Your objective: Whenever the word "baseFrequency" turns up in a line below, that line should be copied.

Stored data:
******************************
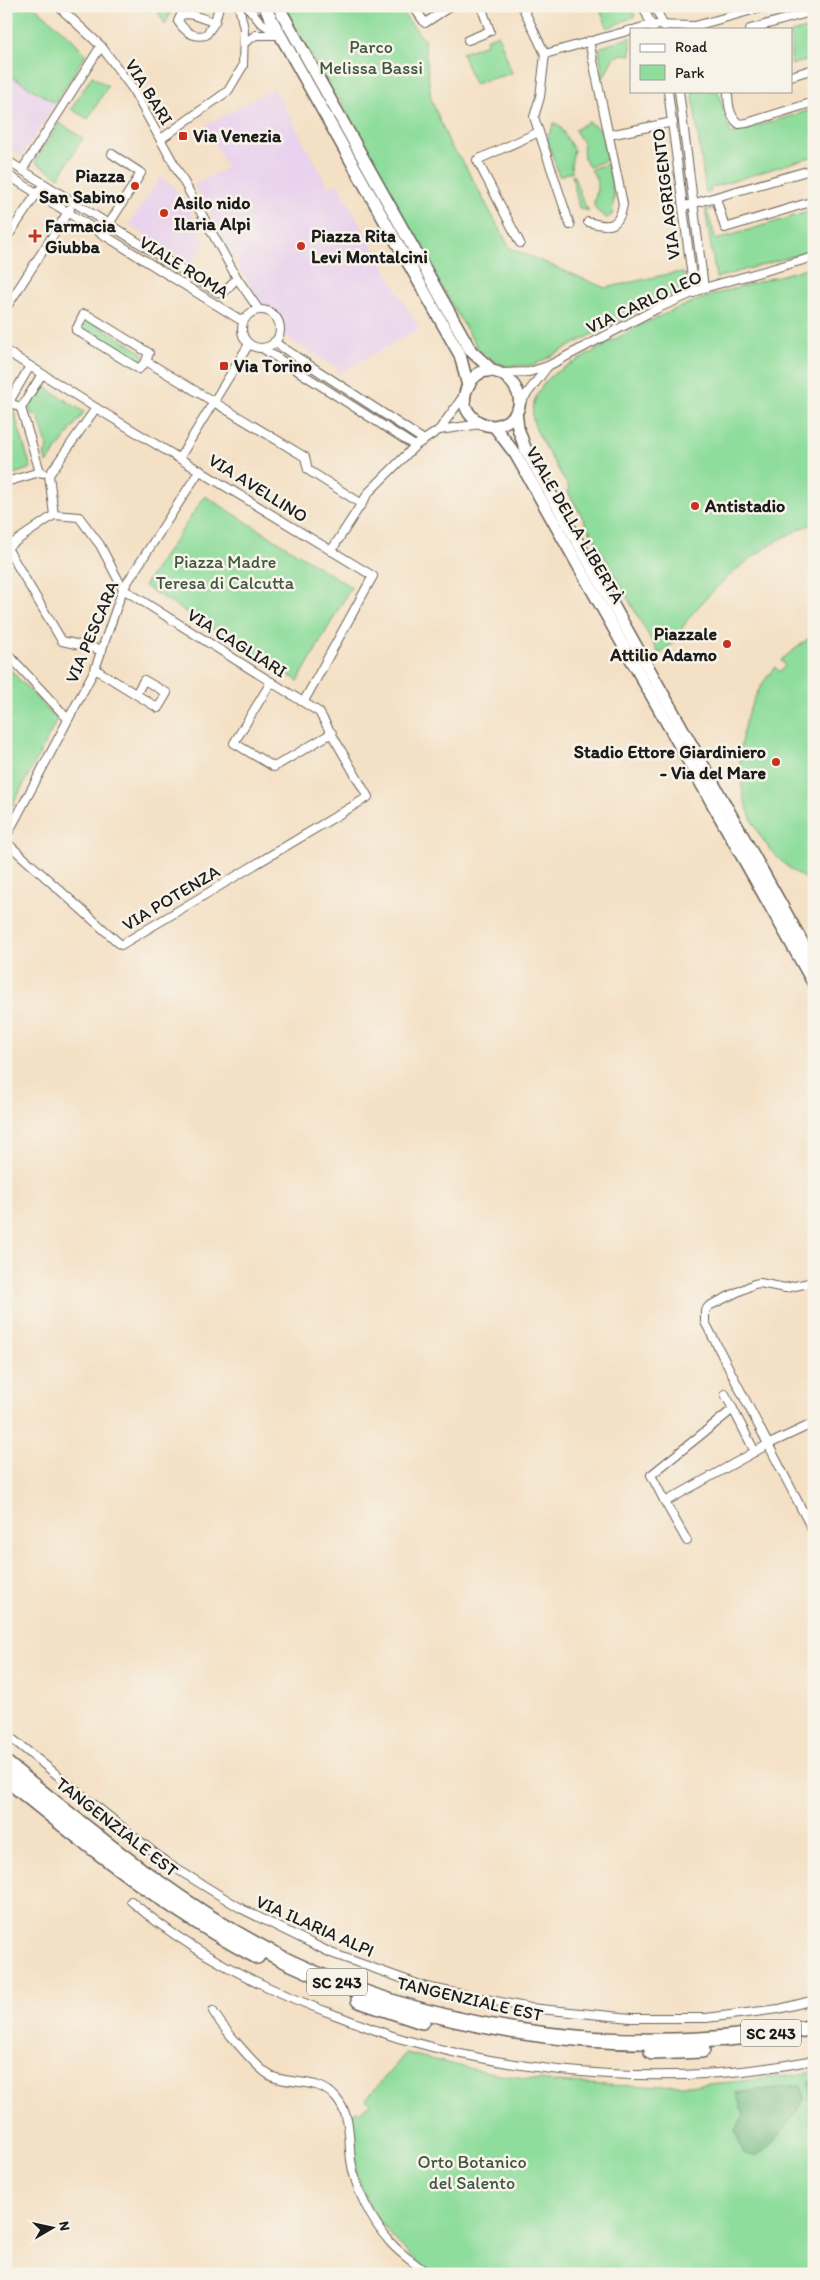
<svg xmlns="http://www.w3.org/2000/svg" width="820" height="2280" font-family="Itim,sans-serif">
<rect width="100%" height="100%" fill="#f7f3e8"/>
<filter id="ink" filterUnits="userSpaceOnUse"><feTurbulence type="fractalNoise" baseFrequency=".02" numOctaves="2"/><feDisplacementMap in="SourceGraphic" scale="10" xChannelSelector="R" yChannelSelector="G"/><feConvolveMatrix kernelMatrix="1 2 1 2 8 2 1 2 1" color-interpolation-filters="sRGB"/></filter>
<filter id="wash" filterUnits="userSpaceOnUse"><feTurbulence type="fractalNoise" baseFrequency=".0096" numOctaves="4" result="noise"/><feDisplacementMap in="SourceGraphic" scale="20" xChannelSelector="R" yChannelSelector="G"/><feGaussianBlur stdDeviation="1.12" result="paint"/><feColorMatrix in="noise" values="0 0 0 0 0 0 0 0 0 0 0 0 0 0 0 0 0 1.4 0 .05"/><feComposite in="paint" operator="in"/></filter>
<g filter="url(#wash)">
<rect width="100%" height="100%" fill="#f4e0c4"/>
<g fill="#e9d2ed">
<path d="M 6,73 L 55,103 L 22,156 L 6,145 Z"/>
<path d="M 274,88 L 329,188 L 338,184 L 419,329 L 336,375 L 339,369 L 283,335 L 284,325 L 280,316 L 274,309 L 260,304 L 194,185 L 227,167 L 205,126 Z"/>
<path d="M 160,177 L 176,188 L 175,190 L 181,194 L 202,234 L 200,237 L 206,242 L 191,264 L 129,225 Z"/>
</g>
<g fill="#8fdd9c" stroke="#567c5c">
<path d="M 6,6 L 34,6 L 71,38 L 86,54 L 55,103 L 6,73 Z"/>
<path d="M 155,6 L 177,6 L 170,13 L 165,25 Z"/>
<path d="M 283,6 L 397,6 L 424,40 L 431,99 L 451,147 L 462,160 L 510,248 L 605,288 L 673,273 L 684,273 L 685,289 L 658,300 L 534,365 L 508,366 L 495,362 L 478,349 L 429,266 L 349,121 C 350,113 342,104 338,96 L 333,95 Z"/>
<path d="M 598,6 L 631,6 L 635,16 L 608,28 Z"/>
<path d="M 814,27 L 814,58 L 791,65 L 791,33 Z"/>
<path d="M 498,34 L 512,73 L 474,84 L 462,53 L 487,44 L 486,39 Z"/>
<path d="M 631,37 L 631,55 L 623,54 L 613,58 L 603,79 L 599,48 Z"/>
<path d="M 92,76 L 108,86 L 88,119 L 71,109 Z"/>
<path d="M 692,91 L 718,91 L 731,134 L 814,109 L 814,156 L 710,188 L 711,192 L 706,193 Z"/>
<path d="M 588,122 L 601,130 L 607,160 L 589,167 L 584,158 L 583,143 L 575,130 Z"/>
<path d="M 59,123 L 83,138 L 59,177 L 35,162 Z"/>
<path d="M 554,123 L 559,125 L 574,150 L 571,165 L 572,172 L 559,176 L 547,139 Z"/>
<path d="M 608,164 L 614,198 L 612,215 L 607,218 C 585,205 598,202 597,184 C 597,178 593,174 591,169 Z"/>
<path d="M 573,175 C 579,187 581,201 589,211 L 579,208 L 572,176 Z"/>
<path d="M 712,207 L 713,209 L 707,211 L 716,240 L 814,210 L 814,250 L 716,278 L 705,209 Z"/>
<path d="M 814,266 L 814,523 C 766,542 725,575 692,614 C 679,629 677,645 659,654 L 567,490 L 569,488 C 561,474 535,432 533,420 C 530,401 541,384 555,373 L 637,327 L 673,310 L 712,295 Z"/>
<path d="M 88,319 L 143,353 L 144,355 L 139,363 L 136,364 L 81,329 L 85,320 Z"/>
<path d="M 42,385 L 84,412 L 47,463 L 44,454 L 48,448 L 38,416 L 31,414 L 29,405 Z"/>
<path d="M 13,409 L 31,468 L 6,477 L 6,411 Z"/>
<path d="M 205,496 L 351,587 L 298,681 L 144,586 Z"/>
<path d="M 814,634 L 814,883 C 730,844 718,733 775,667 L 780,672 L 785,666 L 781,660 Z"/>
<path d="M 6,665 L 57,720 L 6,818 Z"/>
<path d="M 406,2053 C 453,2065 500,2076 548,2081 C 637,2090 726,2086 814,2072 L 814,2274 L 432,2274 C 395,2244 360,2207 353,2158 C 351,2144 352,2129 351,2115 L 356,2110 L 359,2112 L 370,2104 L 366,2099 Z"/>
</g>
<g fill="#73bc84" stroke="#486c50">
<path d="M 814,2080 L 814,2132 C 805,2118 812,2098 809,2082 Z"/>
<path d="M 800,2085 L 805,2098 C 791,2120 778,2143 755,2156 L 744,2154 L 735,2130 L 744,2115 L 736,2093 Z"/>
</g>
</g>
<g filter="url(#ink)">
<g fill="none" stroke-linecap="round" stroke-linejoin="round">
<g stroke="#686157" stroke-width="10">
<g id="street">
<path d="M 58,6 L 101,46 L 132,88 L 237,278 L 259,310"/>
<path d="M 247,6 L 260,22 L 278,34"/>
<path d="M 413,6 L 425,23 L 451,6"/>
<path d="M 522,6 L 545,54 L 631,30"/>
<path d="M 643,6 L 653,29"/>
<path d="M 655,6 L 664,27"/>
<path d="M 215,22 C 202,20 194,12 181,15 L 178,21 C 185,32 193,38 206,35 L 215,22 L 219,6"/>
<path d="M 636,29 L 651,25 L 695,26 L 767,6"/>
<path d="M 750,29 L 814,11"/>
<path d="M 468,40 L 490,31 L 481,6"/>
<path d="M 244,43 L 256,35 L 280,35"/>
<path d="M 545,54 L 540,97 L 534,117 L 570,225"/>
<path d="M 791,76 L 814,69"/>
<path d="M 668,91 L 694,293"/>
<path d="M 679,91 L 704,288"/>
<path d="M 728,91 C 728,103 729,116 739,124 L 747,123 L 814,102"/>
<path d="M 609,135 L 673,122"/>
<path d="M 161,139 L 228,91 L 243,66 L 244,29 L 239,6"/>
<path d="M 6,160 L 219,293 L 225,291 L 237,278"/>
<path d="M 22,170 L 101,46"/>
<path d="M 6,174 L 239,319 L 245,318"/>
<path d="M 716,198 L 725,228 L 814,201"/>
<path d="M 688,205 L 814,169"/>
<path d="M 588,222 C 610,228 619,228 623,204 L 589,41"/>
<path d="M 109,224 L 141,173 L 112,154"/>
<path d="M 6,239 L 40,189"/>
<path d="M 520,243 L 477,160 L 539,132"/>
<path d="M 6,308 L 70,209"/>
<circle cx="261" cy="329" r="19"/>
<path d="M 274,342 L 424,440"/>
<path d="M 262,348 L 415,446"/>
<path d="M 6,351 L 96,408 L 373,576 L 304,701"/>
<path d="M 146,361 L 149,353 L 89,316 L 84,314 L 76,330 L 139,369 L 146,361 L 305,457 L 308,470 L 362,504"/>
<path d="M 502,373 L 529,372 L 548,366 L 656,309 L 704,288 L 814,257"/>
<path d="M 9,402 L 30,366"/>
<path d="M 6,403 L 9,402 L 21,408 L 40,472"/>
<path d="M 520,403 L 548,366"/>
<path d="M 21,408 L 42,374"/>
<path d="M 439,430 L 481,424"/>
<path d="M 180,457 L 249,344"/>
<path d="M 6,482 L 40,472 L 43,473"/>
<path d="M 54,515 L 49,475 L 96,408"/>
<path d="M 6,548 L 54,515"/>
<path d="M 7,548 L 62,641 L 102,650"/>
<path d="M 331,551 L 369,492 L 415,446 L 439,430 L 465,394"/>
<path d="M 6,652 L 68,719"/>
<path d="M 95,669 L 158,708 L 167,693 L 144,680 L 136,694"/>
<path d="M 271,682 L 234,743 L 274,767 L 332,733"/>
<path d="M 6,837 L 95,669 L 123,589 L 200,470"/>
<path d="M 6,842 L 121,945 L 368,797 L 319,712 L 123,589 L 100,545 L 79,517 L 54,515"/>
<path d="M 814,1282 L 785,1288 L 760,1283 L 754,1284 L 709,1306 L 705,1311 L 705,1322 L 814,1533"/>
<path d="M 725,1394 L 733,1409"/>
<path d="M 755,1452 L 733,1409 L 651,1475 L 665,1502 L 767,1445 L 814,1423"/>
<path d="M 665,1502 L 687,1541"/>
<path d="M 6,1734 L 167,1863 L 242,1909 L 331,1953 L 426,1987 L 530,2008 L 631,2018 L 706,2018 L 779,2009 L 814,2000"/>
<path d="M 131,1901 C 191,1953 264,1989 338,2016 C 360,2024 383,2034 406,2040 C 534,2077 683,2087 814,2060"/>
<path d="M 213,2011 C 220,2024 260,2073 273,2077 C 296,2085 319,2078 336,2098 C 352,2117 348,2137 351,2160 C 355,2189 371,2220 390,2242 C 400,2254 415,2263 428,2274"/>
</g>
</g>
<g stroke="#686157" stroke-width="14">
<g id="secondary">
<path d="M 264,6 L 460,355 L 468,386"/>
<path d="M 278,6 L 471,351 L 493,371"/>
<path d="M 516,412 L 518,428 L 525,448 L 814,963"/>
<path d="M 494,426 C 554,412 492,340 468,386 C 457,406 473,425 494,426 L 516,455 L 814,984"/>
</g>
</g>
<g stroke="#686157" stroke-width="18">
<g id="highway">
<path d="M 6,1764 C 95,1836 185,1912 289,1962 C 432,2029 592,2053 748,2036 C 770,2033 792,2032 814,2027"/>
<path d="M 6,1778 C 88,1845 164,1906 257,1956"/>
<path d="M 359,2000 L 422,2021"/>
<path d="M 652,2052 L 702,2050"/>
</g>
</g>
<use href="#street" stroke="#fff" stroke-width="8"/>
<use href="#secondary" stroke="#fff" stroke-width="11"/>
<use href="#highway" stroke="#fff" stroke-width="15"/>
</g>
</g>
<g fill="#c8321e" stroke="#f7f3e8" stroke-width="2">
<rect x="178" y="131" width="10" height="10" rx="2.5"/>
<circle cx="135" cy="186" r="5"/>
<circle cx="164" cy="213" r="5"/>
<path d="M32.5 228.5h5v5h5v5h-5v5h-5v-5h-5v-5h5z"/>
<circle cx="301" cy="246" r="5"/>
<rect x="219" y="361" width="10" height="10" rx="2.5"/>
<circle cx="695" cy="506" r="5"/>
<circle cx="727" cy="644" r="5"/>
<circle cx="776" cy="762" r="5"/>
</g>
<g text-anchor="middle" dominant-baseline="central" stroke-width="5" stroke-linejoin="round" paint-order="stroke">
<g fill="#f7f3e8" stroke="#5e5c59" stroke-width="1">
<rect x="307" y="1968.5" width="60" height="27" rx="4"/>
<rect x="741" y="2019.5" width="60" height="27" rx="4"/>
</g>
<g font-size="16" font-weight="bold" fill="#1c1c1c">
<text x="337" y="1982">SC 243</text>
<text x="771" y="2033">SC 243</text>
</g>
<g font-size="18" fill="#3e5642" stroke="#f7f3e8">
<text x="371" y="47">Parco<tspan x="371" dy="21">Melissa Bassi</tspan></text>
<text x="225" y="562">Piazza Madre<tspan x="225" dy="21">Teresa di Calcutta</tspan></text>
<text x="472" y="2162">Orto Botanico<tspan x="472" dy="21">del Salento</tspan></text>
</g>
<g font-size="18" fill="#1c1c1c" stroke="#f7f3e8">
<text transform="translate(149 92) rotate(58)">VIA BARI</text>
<text transform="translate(666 194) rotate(-97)">VIA AGRIGENTO</text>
<text transform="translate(184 267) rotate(32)">VIALE ROMA</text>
<text transform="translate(644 302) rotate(-25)">VIA CARLO LEO</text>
<text transform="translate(258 488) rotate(32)">VIA AVELLINO</text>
<text transform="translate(575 525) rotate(60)">VIALE DELLA LIBERTÀ</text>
<text transform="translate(92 632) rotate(-67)">VIA PESCARA</text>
<text transform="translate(237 643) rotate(32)">VIA CAGLIARI</text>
<text transform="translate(171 898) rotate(-31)">VIA POTENZA</text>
<text transform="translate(117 1827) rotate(38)">TANGENZIALE EST</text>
<text transform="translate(315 1926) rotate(24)">VIA ILARIA ALPI</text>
<text transform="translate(470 1999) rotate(13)">TANGENZIALE EST</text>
</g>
<g font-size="18" font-weight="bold" fill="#1c1c1c" stroke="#f7f3e8" text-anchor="start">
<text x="193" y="136">Via Venezia</text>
<text x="125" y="176" text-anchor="end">Piazza<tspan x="125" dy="21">San Sabino</tspan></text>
<text x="174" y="203">Asilo nido<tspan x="174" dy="21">Ilaria Alpi</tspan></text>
<text x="45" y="226">Farmacia<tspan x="45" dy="21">Giubba</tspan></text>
<text x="311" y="236">Piazza Rita<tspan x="311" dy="21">Levi Montalcini</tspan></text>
<text x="234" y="366">Via Torino</text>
<text x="705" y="506">Antistadio</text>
<text x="717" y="634" text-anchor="end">Piazzale<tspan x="717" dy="21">Attilio Adamo</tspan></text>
<text x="766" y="752" text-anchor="end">Stadio Ettore Giardiniero<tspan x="766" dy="21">- Via del Mare</tspan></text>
</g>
</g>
<rect width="820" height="2280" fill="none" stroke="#f7f3e8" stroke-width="25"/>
<rect x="630" y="28" width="162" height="65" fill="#f7f3e8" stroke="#9f9d96"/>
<rect x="640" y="44" width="25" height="8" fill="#ffffff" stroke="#9f9d96"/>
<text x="675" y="52" font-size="15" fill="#1c1c1c">Road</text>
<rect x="640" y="65" width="25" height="15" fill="#8fdd9c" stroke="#9f9d96"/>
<text x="675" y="78" font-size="15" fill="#1c1c1c">Park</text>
<g transform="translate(52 2228) rotate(81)" stroke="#f7f3e8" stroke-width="4" paint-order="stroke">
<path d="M0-4L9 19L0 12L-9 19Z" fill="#1c1c1c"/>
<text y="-8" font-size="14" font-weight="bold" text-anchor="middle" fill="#1c1c1c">N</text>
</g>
</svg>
******************************
Response for this exercise:
<filter id="ink" filterUnits="userSpaceOnUse"><feTurbulence type="fractalNoise" baseFrequency=".02" numOctaves="2"/><feDisplacementMap in="SourceGraphic" scale="10" xChannelSelector="R" yChannelSelector="G"/><feConvolveMatrix kernelMatrix="1 2 1 2 8 2 1 2 1" color-interpolation-filters="sRGB"/></filter>
<filter id="wash" filterUnits="userSpaceOnUse"><feTurbulence type="fractalNoise" baseFrequency=".0096" numOctaves="4" result="noise"/><feDisplacementMap in="SourceGraphic" scale="20" xChannelSelector="R" yChannelSelector="G"/><feGaussianBlur stdDeviation="1.12" result="paint"/><feColorMatrix in="noise" values="0 0 0 0 0 0 0 0 0 0 0 0 0 0 0 0 0 1.4 0 .05"/><feComposite in="paint" operator="in"/></filter>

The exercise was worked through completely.